Reproduce the lines from the line with "This document pairs" up to and including the line with "0.000532, 0.463213, 0.357263]]", character for character.

Data records:

☆ ☆ ☆

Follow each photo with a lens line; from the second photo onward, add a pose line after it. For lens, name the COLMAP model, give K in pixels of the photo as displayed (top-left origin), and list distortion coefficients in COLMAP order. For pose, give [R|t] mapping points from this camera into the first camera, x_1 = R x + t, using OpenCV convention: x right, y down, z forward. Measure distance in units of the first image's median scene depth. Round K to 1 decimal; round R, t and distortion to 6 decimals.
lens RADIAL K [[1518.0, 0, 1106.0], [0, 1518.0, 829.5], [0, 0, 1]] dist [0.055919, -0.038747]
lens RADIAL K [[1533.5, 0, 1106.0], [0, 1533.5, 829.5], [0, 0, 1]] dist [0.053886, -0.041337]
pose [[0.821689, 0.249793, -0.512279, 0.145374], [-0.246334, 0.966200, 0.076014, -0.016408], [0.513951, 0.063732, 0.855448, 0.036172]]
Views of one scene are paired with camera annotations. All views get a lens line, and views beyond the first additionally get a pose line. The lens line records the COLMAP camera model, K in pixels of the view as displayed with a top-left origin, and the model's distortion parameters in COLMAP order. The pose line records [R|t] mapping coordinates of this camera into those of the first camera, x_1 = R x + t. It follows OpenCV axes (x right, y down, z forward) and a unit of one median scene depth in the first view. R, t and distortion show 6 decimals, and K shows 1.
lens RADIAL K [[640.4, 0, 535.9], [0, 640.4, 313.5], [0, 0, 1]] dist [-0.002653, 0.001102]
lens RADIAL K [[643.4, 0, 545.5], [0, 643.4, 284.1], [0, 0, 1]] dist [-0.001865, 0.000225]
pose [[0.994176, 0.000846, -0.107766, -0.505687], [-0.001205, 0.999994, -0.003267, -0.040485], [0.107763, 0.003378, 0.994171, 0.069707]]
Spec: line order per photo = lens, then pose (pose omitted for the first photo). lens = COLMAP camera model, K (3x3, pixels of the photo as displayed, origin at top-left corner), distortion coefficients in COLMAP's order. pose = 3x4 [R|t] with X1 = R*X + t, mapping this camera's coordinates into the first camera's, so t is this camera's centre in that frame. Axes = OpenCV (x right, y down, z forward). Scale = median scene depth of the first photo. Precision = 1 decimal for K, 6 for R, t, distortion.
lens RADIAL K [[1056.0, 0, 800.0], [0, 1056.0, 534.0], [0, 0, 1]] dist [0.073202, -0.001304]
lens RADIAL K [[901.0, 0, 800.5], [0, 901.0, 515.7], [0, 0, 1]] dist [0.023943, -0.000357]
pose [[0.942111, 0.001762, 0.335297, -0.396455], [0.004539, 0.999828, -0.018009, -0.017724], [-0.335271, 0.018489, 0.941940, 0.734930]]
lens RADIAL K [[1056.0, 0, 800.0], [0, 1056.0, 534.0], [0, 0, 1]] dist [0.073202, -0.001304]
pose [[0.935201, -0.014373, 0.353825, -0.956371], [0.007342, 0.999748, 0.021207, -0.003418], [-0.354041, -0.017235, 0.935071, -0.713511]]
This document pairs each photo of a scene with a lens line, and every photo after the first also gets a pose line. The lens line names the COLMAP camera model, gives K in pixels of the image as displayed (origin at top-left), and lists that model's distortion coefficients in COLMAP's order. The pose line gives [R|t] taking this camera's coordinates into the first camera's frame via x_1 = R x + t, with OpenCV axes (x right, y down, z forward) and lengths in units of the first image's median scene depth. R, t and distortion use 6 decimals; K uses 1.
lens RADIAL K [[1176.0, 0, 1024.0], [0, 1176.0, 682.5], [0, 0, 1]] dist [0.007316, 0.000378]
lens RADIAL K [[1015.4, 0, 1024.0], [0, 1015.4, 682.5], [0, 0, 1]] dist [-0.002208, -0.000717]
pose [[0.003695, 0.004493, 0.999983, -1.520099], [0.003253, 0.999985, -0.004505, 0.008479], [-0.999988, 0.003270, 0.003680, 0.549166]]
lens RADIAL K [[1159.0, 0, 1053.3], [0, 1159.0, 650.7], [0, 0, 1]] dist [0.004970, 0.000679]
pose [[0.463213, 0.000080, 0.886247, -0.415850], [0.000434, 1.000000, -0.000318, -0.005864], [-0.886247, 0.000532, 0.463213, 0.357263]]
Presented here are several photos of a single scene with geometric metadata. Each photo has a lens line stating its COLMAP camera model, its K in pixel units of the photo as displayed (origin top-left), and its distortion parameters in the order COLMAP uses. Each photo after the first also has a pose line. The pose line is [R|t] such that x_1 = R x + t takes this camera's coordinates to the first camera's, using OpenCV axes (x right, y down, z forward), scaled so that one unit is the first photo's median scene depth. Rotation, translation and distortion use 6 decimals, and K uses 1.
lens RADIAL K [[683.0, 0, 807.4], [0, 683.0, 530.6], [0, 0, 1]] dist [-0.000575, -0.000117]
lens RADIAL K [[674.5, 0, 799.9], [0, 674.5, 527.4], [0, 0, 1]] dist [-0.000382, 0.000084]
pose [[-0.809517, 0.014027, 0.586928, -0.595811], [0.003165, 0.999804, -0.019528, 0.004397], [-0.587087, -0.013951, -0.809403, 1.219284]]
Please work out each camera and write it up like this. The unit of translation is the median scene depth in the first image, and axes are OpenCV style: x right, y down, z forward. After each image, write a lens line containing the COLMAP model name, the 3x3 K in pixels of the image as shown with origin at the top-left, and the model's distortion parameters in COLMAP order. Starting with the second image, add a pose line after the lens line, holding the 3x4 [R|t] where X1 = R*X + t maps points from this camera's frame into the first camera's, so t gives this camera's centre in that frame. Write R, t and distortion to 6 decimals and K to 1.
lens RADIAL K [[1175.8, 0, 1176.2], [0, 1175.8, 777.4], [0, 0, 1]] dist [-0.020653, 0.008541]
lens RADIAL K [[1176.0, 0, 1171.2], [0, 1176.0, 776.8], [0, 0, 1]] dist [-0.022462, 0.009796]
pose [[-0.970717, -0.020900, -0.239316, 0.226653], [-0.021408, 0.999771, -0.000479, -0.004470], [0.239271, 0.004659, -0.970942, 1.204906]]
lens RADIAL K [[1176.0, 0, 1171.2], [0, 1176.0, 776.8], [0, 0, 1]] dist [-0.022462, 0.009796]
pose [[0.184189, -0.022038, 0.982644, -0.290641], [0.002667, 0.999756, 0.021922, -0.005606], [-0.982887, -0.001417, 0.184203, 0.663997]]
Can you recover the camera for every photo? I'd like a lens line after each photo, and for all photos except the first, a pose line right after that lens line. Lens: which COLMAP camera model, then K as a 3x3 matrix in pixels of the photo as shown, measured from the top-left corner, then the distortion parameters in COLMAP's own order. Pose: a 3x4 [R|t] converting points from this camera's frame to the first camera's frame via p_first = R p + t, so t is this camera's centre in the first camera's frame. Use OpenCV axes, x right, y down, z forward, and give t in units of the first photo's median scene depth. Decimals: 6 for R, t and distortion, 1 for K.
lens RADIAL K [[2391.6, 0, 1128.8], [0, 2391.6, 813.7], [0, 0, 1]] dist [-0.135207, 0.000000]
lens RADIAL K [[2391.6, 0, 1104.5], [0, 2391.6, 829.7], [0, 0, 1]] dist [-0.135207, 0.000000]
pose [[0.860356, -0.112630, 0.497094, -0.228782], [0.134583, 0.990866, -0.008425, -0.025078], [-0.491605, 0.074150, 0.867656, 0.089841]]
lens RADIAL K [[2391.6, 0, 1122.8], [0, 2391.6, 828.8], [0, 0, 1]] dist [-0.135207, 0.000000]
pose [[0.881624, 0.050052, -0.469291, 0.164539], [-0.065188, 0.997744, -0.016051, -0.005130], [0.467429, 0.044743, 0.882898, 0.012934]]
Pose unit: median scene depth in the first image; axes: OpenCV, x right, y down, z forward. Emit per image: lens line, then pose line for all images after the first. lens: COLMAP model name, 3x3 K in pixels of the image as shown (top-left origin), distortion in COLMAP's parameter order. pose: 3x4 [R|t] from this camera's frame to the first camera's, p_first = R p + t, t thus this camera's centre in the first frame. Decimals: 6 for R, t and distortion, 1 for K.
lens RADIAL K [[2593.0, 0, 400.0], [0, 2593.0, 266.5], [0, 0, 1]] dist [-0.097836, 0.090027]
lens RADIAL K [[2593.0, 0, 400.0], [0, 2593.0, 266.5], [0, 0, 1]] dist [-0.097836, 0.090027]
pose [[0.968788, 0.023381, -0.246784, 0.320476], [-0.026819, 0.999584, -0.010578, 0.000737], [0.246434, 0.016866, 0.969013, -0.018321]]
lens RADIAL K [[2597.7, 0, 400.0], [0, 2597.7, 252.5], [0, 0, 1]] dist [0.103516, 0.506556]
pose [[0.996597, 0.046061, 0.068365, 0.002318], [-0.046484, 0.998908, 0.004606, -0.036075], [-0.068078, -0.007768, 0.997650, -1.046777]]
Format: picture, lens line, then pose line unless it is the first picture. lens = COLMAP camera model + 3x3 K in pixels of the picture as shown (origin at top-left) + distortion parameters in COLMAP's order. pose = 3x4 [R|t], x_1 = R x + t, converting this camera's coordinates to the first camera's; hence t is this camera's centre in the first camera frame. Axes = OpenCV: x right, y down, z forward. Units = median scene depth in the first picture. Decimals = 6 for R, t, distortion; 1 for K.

☆ ☆ ☆

Result of the task —
This document pairs each photo of a scene with a lens line, and every photo after the first also gets a pose line. The lens line names the COLMAP camera model, gives K in pixels of the image as displayed (origin at top-left), and lists that model's distortion coefficients in COLMAP's order. The pose line gives [R|t] taking this camera's coordinates into the first camera's frame via x_1 = R x + t, with OpenCV axes (x right, y down, z forward) and lengths in units of the first image's median scene depth. R, t and distortion use 6 decimals; K uses 1.
lens RADIAL K [[1176.0, 0, 1024.0], [0, 1176.0, 682.5], [0, 0, 1]] dist [0.007316, 0.000378]
lens RADIAL K [[1015.4, 0, 1024.0], [0, 1015.4, 682.5], [0, 0, 1]] dist [-0.002208, -0.000717]
pose [[0.003695, 0.004493, 0.999983, -1.520099], [0.003253, 0.999985, -0.004505, 0.008479], [-0.999988, 0.003270, 0.003680, 0.549166]]
lens RADIAL K [[1159.0, 0, 1053.3], [0, 1159.0, 650.7], [0, 0, 1]] dist [0.004970, 0.000679]
pose [[0.463213, 0.000080, 0.886247, -0.415850], [0.000434, 1.000000, -0.000318, -0.005864], [-0.886247, 0.000532, 0.463213, 0.357263]]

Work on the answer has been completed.